[PROBLEM DETAILS] Copy out the lines of the material that include the string "percentage".

[RECORDS FOR THE EXERCISE]

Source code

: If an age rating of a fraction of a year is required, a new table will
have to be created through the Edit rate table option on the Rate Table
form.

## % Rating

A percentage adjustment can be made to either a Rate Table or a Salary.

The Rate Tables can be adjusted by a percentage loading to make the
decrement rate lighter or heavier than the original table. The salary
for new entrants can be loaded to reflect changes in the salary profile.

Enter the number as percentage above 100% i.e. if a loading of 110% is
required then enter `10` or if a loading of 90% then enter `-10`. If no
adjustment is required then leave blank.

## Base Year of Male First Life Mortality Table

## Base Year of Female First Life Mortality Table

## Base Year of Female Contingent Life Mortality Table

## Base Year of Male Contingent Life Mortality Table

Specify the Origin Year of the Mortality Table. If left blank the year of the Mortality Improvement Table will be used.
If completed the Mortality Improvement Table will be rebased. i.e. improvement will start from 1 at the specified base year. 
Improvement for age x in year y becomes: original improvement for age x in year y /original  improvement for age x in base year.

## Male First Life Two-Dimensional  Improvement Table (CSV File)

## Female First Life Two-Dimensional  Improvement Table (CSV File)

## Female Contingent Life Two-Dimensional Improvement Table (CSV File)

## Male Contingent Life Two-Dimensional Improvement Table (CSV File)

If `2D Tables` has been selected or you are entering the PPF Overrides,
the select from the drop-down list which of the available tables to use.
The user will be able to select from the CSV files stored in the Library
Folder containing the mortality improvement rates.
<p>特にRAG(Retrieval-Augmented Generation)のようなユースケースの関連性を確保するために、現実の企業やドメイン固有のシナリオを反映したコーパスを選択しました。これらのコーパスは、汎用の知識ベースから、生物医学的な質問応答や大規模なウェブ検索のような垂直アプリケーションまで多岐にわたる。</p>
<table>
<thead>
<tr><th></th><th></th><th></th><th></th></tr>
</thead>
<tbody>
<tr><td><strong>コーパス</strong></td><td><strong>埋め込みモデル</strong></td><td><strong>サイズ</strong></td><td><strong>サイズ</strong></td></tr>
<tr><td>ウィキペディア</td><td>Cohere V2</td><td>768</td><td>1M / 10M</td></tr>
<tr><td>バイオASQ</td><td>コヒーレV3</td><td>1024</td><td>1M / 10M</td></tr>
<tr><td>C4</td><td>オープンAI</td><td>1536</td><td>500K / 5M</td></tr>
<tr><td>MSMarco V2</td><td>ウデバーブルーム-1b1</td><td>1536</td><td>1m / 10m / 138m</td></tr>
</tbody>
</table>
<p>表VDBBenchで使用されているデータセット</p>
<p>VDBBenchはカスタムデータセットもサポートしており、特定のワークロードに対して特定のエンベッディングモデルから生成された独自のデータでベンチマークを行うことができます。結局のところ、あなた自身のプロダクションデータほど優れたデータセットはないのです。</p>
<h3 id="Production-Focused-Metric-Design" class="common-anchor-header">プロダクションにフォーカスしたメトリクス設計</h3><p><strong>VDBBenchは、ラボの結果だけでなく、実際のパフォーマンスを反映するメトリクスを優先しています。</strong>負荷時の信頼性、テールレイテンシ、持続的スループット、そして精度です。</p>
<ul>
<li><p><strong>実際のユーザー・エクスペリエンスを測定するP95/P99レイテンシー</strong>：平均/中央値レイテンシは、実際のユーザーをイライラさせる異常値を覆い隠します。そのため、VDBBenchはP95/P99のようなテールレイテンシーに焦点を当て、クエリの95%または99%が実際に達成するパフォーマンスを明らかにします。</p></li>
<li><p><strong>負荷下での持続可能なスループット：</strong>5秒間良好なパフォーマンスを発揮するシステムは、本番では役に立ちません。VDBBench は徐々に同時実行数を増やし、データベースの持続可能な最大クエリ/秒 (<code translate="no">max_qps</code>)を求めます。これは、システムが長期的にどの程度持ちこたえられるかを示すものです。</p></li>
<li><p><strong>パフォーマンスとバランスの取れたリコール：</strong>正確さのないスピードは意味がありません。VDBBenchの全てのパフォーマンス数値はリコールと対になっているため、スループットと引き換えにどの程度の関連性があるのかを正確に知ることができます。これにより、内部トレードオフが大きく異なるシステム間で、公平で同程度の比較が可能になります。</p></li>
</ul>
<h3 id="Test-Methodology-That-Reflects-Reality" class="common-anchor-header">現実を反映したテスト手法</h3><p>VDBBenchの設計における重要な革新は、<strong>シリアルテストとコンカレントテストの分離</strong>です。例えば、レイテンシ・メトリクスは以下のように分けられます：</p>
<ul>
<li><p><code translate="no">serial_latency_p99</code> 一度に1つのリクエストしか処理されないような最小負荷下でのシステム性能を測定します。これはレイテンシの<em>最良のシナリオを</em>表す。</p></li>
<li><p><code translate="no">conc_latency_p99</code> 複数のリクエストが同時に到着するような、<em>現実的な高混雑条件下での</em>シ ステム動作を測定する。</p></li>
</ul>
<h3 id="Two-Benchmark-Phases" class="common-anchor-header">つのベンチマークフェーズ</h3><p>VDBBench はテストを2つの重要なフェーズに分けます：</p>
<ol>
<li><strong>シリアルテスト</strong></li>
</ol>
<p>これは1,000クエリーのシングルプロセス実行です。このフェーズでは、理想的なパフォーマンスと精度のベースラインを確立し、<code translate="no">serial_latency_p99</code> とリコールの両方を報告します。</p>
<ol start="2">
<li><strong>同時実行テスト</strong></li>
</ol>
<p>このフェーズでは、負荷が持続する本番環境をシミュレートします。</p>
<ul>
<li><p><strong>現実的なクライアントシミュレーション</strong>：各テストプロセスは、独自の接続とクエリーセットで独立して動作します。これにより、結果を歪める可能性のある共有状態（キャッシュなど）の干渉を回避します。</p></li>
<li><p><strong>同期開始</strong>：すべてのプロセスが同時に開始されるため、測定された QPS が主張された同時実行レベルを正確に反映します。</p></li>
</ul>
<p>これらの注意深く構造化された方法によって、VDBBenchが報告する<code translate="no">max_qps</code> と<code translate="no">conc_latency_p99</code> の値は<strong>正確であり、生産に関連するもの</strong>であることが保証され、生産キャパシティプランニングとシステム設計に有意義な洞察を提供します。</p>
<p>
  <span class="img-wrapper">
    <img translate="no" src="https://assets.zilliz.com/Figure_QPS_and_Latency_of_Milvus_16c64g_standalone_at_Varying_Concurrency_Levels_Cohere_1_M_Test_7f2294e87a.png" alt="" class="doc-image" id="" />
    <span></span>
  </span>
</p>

[REPLY]
A percentage adjustment can be made to either a Rate Table or a Salary.
The Rate Tables can be adjusted by a percentage loading to make the
Enter the number as percentage above 100% i.e. if a loading of 110% is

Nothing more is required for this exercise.